Dataset records →
◆ ◆ ◆ ◆

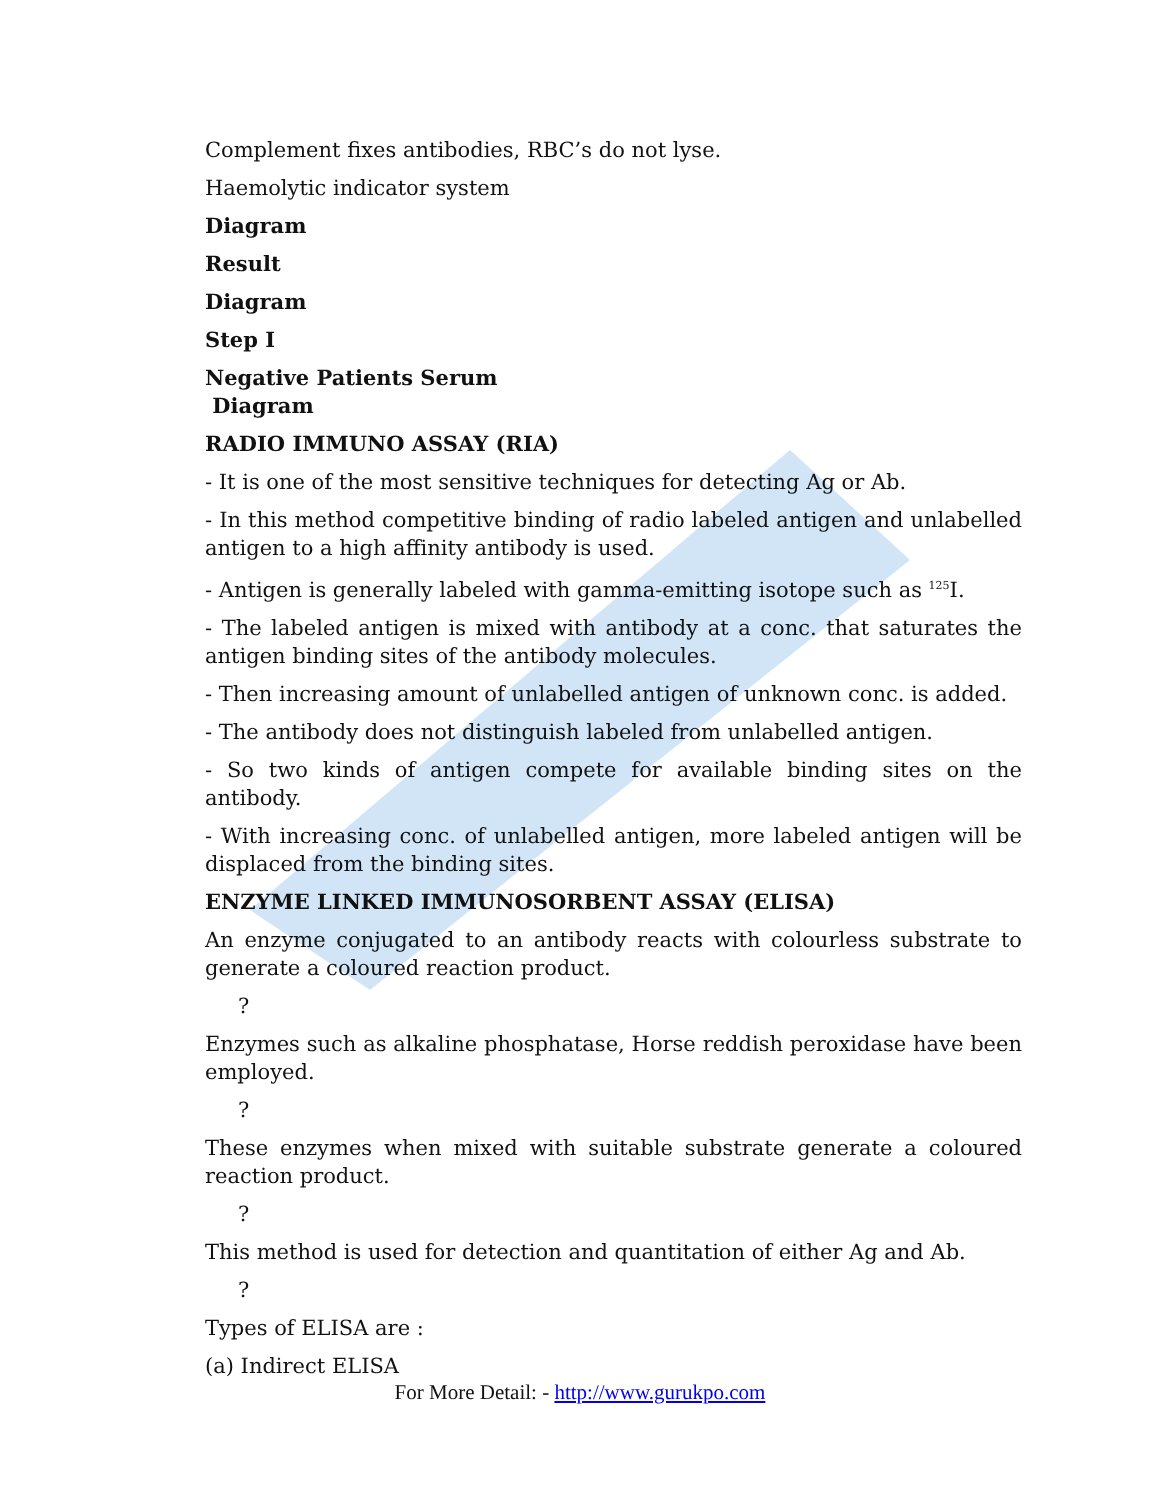Complement fixes antibodies, RBC’s do not lyse.
Haemolytic indicator system
Diagram
Result
Diagram
Step I
Negative Patients Serum
Diagram
RADIO IMMUNO ASSAY (RIA)
- It is one of the most sensitive techniques for detecting Ag or Ab.
- In this method competitive binding of radio labeled antigen and unlabelled antigen to a high affinity antibody is used.
- Antigen is generally labeled with gamma-emitting isotope such as <sup>125</sup>I.
- The labeled antigen is mixed with antibody at a conc. that saturates the antigen binding sites of the antibody molecules.
- Then increasing amount of unlabelled antigen of unknown conc. is added.
- The antibody does not distinguish labeled from unlabelled antigen.
- So two kinds of antigen compete for available binding sites on the antibody.
- With increasing conc. of unlabelled antigen, more labeled antigen will be displaced from the binding sites.
ENZYME LINKED IMMUNOSORBENT ASSAY (ELISA)
An enzyme conjugated to an antibody reacts with colourless substrate to generate a coloured reaction product.
?
Enzymes such as alkaline phosphatase, Horse reddish peroxidase have been employed.
?
These enzymes when mixed with suitable substrate generate a coloured reaction product.
?
This method is used for detection and quantitation of either Ag and Ab.
?
Types of ELISA are :
(a) Indirect ELISA
For More Detail: - http://www.gurukpo.com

◆ ◆ ◆ ◆

Task to carry out → Which lines run from the one holding "ENZYME LINKED IMMUNOSORBENT ASSAY (ELISA)" through the end of the data? Write them out exactly, ends included, and add nothing.

Response below →
ENZYME LINKED IMMUNOSORBENT ASSAY (ELISA)
An enzyme conjugated to an antibody reacts with colourless substrate to generate a coloured reaction product.
?
Enzymes such as alkaline phosphatase, Horse reddish peroxidase have been employed.
?
These enzymes when mixed with suitable substrate generate a coloured reaction product.
?
This method is used for detection and quantitation of either Ag and Ab.
?
Types of ELISA are :
(a) Indirect ELISA
For More Detail: - http://www.gurukpo.com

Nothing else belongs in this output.